Prof. David Kleiner,
Senior Research Physician and Chief of Post-mortem Section, Laboratory of Pathology, Center for Cancer Research,National Cancer Institute, Bethesda, Maryland, USA.
Dr. Nikolai Naoumov, Adviser for Clinical Research and Drug Development in Liver Diseases, Novartis Pharma AG.
Key Takeaways from the KOLs in this Special Episode (Part 1)
- It was suggested that the liver biopsy should undergo a quality check for adequate amount of tissue with a core length of 2cm. Digital-read of stained glass slides would be possible only with a high level of quality control and rigour in tissue preparation and staining.

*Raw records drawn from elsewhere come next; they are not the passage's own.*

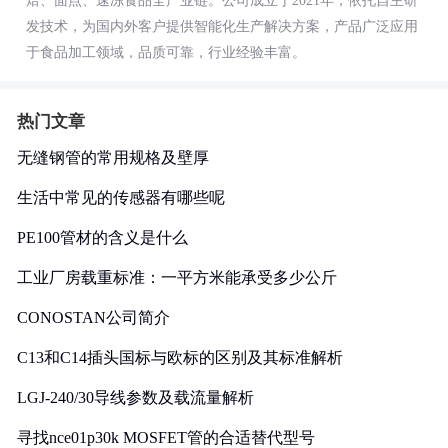
焙、面点、速冻食品全产业链。公司成立于2021年，依托自主研
发技术，为国内外客户提供智能化生产解决方案，产品广泛应用
于食品加工领域，品质可靠，行业经验丰富。
热门文章
无缝钢管的常用规格及壁厚
生活中常见的传感器有哪些呢
PE100管材的含义是什么
工业厂房载重标准：一平方米能承受多少公斤
CONOSTAN公司简介
C13和C14插头国标与欧标的区别及其标准解析
LGJ-240/30导线参数及载流量解析
寻找nce01p30k MOSFET管的合适替代型号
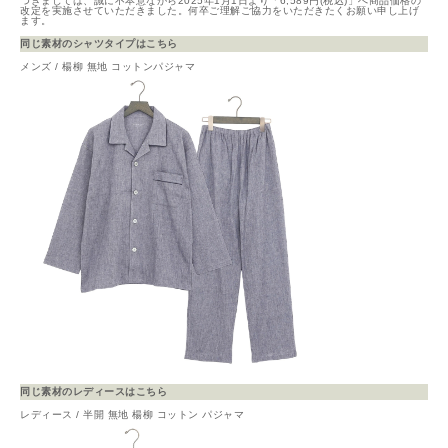
つきましては、誠に不本意ながら2025年1月1日より「6,589円(税込)」へ商品価格の
改定を実施させていただきました。何卒ご理解ご協力をいただきたくお願い申し上げ
ます。
同じ素材のシャツタイプはこちら
メンズ / 楊柳 無地 コットンパジャマ
同じ素材のレディースはこちら
レディース / 半開 無地 楊柳 コットン パジャマ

- For liver histology adjudication in clinical trials, it was suggested that two pathologists will be adequate to reach an agreement without a need for a third pathologist. In the event of a disagreement, a consensus among the two pathologists could be achieved through a mutual discussion.
- AI digital pathology (AI-DP) could serve its purpose on two fronts during NASH clinical trials – to train younger pathologists in scoring/staging biopsies and aid expert pathologists in assessing borderline cases.
- AI-DP could be useful as secondary endpoints in NASH clinical trials to augment semi-quantitative read. Especially for quantitative parameters that cannot be seen or detected by the human eye, AI-DP provides additional data possibly into the biology of response or regression.
- For AI-DP to be considered as primary endpoints, more data is needed to show the magnitude of effect change that correlates to clinical outcomes. The data should come from longitudinal studies evaluating the natural history of NASH vs placebo.